Plenty of people have suggested that his true value to the Mets is as a trade chip. I agree completely, in fact, I thought the time to trade him was after last season when he finally put his talents to fruition. They could've centered a deal around him to land Justin Upton.
With David Wright under contract for the foreseeable future, Flores does not have a home at third base with the parent club.
The Venezuelan-native has always been proficient with the bat, and hopefully he settles into a groove so that the Mets can deal him for mid-season help in the outfield.
Stats: 3 GS, 12 IP, 15 H, 9 ER, 1 HR, 7 BB, 15 K, .313 BAA
It's simply too small of a sample size to get perturbed by the performance of a 20-year-old.
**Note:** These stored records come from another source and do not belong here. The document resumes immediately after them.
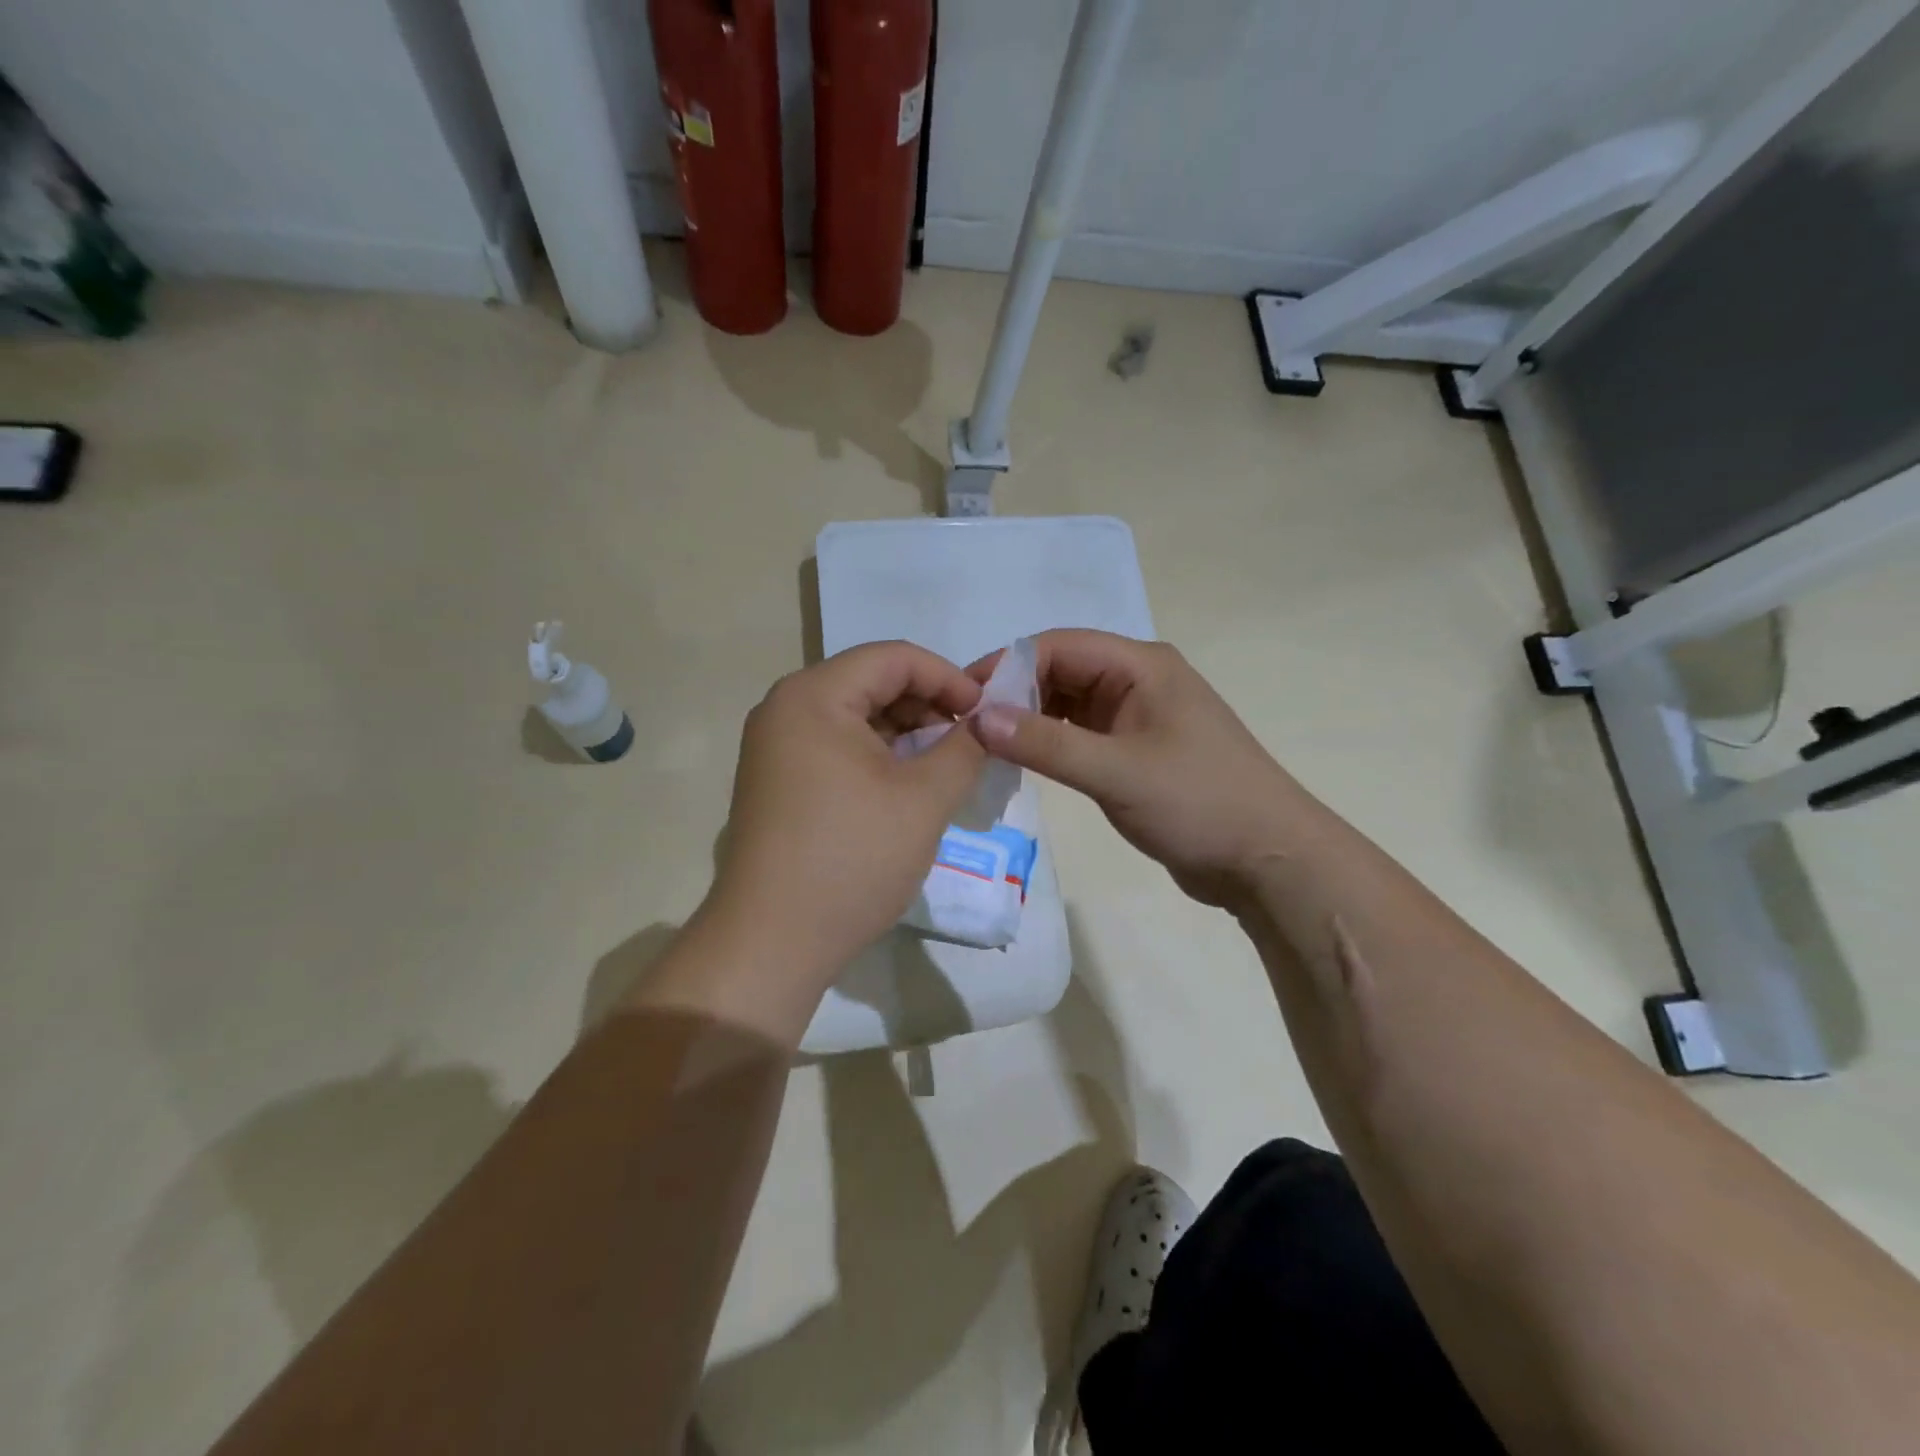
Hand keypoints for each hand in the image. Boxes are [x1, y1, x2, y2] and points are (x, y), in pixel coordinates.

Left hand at [704, 641, 985, 989]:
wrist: (772, 941)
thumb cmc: (852, 859)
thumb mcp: (924, 800)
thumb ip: (964, 747)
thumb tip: (985, 722)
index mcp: (814, 696)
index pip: (894, 657)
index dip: (949, 677)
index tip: (986, 713)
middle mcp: (785, 708)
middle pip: (871, 682)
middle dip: (927, 705)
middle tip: (969, 741)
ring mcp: (775, 746)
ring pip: (855, 716)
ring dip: (905, 732)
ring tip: (945, 765)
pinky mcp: (776, 780)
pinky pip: (836, 746)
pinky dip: (877, 755)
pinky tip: (907, 785)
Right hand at [967, 630, 1311, 907]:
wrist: (1267, 858)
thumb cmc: (1199, 804)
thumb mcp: (1117, 772)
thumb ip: (1046, 744)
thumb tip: (978, 717)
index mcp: (1141, 666)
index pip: (1058, 646)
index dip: (1007, 666)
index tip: (963, 698)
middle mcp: (1137, 680)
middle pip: (1061, 671)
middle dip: (1014, 693)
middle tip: (966, 726)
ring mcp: (1137, 716)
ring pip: (1068, 703)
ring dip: (1029, 719)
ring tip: (984, 744)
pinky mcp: (1135, 750)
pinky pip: (1080, 734)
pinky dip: (1050, 742)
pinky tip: (1022, 760)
Also, after his first two starts, he had tossed nine innings with an ERA of 2.00. Basically, one start in which he got lit up affected his numbers dramatically.
Noah Syndergaard appears to have the makings of another top-of-the-rotation starter. His numbers last year were incredible for a 19-year-old, especially the 122:31 K:BB ratio and 2.60 ERA.
I envision him progressing quick through the system because he possesses the same business demeanor that Matt Harvey has.
For now, he needs to string together a few consistent starts to re-instill his dominating presence on the mound.
Stats: 36 AB, 12 R, 9 H, 5 2B, 1 HR, 8 RBI, 12 BB, 8 K, .901 OPS, .250 AVG
It could have happened to anyone, that was the sentiment most people will agree on when speaking about Travis d'Arnaud's latest injury, a non-displaced fracture of the first metatarsal in his left foot. The injury will likely keep him out of action for two months.
Again, it is extremely frustrating because he was on the cusp of making the roster out of Spring Training and now the 24-year-old will be fortunate to be a September call up.
Obviously, John Buck's incredible start to the season (seven home runs and 22 RBI) mitigates this somewhat, but d'Arnaud is the future and he has now suffered a setback.
Stats: 4 GS, 0-1, 4.91 ERA, 18.1 IP, 20 H, 10 ER, 1 HR, 21/12 K/BB. .282 BAA
It is a bit disappointing that the crown jewel of the farm system, and Sandy Alderson's first big-time acquisition, is not dominating the way everyone expected. It is unfair to expect him to dominate in the fashion that Matt Harvey has, but he is nowhere close to that.
The main issue has been his command, which needs to improve before he is considered to be promoted to the big-league squad. It's a shame because the Mets could certainly use someone to replace the innings that Aaron Laffey and Jeremy Hefner were occupying.
I do expect Wheeler to turn it around, he already had one start in which he fanned eight without issuing a walk, but it would be encouraging to see him firing on all cylinders against minor league hitters.
Of course, the Pacific Coast League and the arid climate of Las Vegas could be contributing to it. The latest outing, which consisted of six walks in 4.1 innings was simply shocking from a pitcher who has been lauded for his outstanding arsenal.